Two years after Tina’s death, the grown-up, irresistibly attractive Grace goes to visit Trause in Portugal. He’s fifty, a still vigorous and youthful fifty, and for many years now he’s taken an active interest in her development – sending her books to read, recommending paintings for her to study, even helping her to acquire a lithograph that will become her most treasured possession. She’s probably had a secret crush on him since girlhood, and Trause, who has known her all her life, has always been intensely fond of her. He is a lonely man now, still struggling to find his balance after his wife’s death, and she is smitten, a young woman at the height of her loveliness, and ever so warm and compassionate, ever so available. Who can blame him for falling in love with her? As far as I was concerned, any man in his right mind would have fallen for her.
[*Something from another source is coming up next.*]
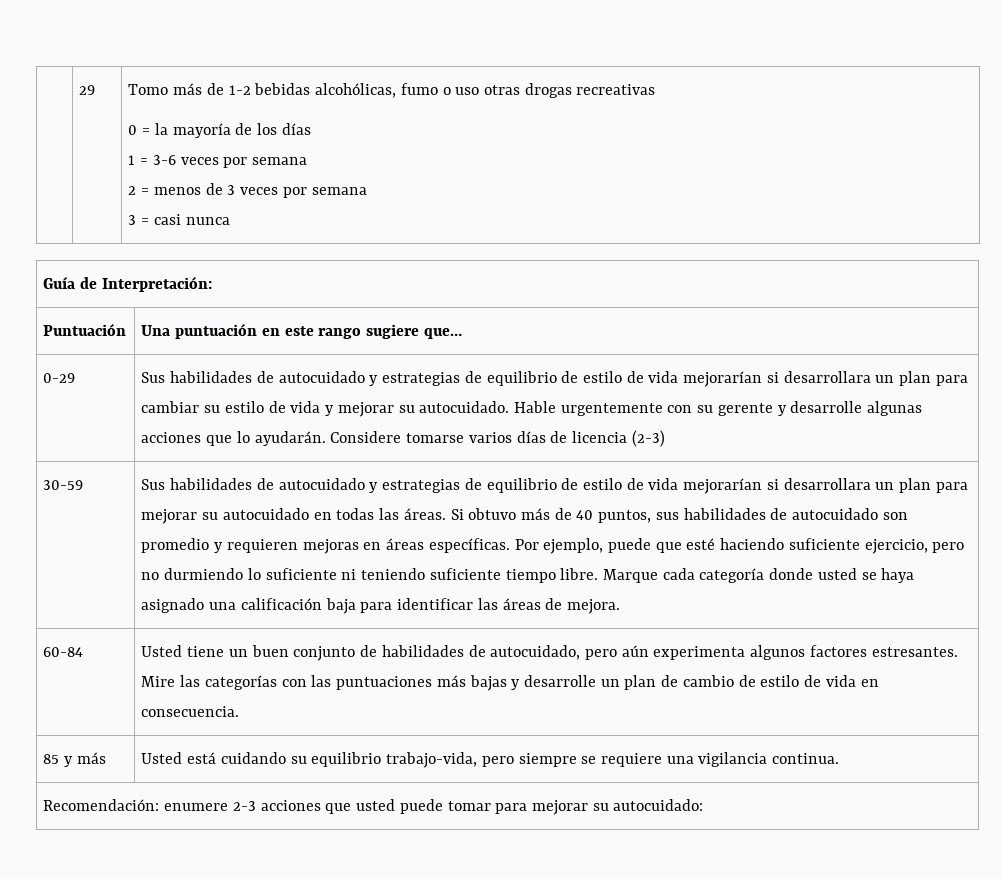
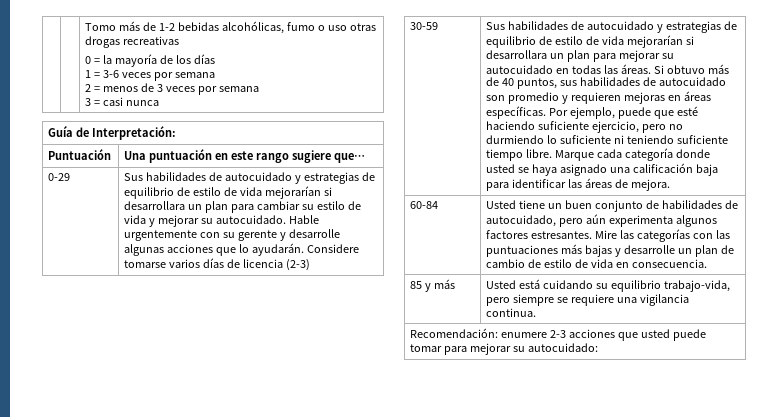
[79,85,96,95] | 29 -> (85, 27) |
They have an affair. When Trause’s fourteen-year-old son joins them in the house, he’s revolted by their carryings-on. He has never liked Grace, and now that she’s usurped his position and stolen his father from him, he sets out to sabotage their happiness. They go through a hellish time. Ultimately, Jacob makes such a nuisance of himself that he’s banished from the household and sent back to his mother.

Trause loves Grace, but Grace is twenty-six years younger than he is, the daughter of his best friend, and slowly but surely guilt wins out over desire. He is bedding down with a girl he used to sing lullabies to when she was a small child. If she were any other twenty-four-year-old woman, there wouldn’t be a problem. But how can he go to his oldest friend and tell him he loves his daughter? Bill Tebbetts would call him a pervert and kick him out of the house. It would cause a scandal, and if Trause held his ground and decided to marry her anyway, Grace would be the one to suffer. Her family would turn against her, and he would never be able to forgive himself for that. He tells her she belongs with someone her own age. If she sticks with him, he says, he’ll turn her into a widow before she’s fifty.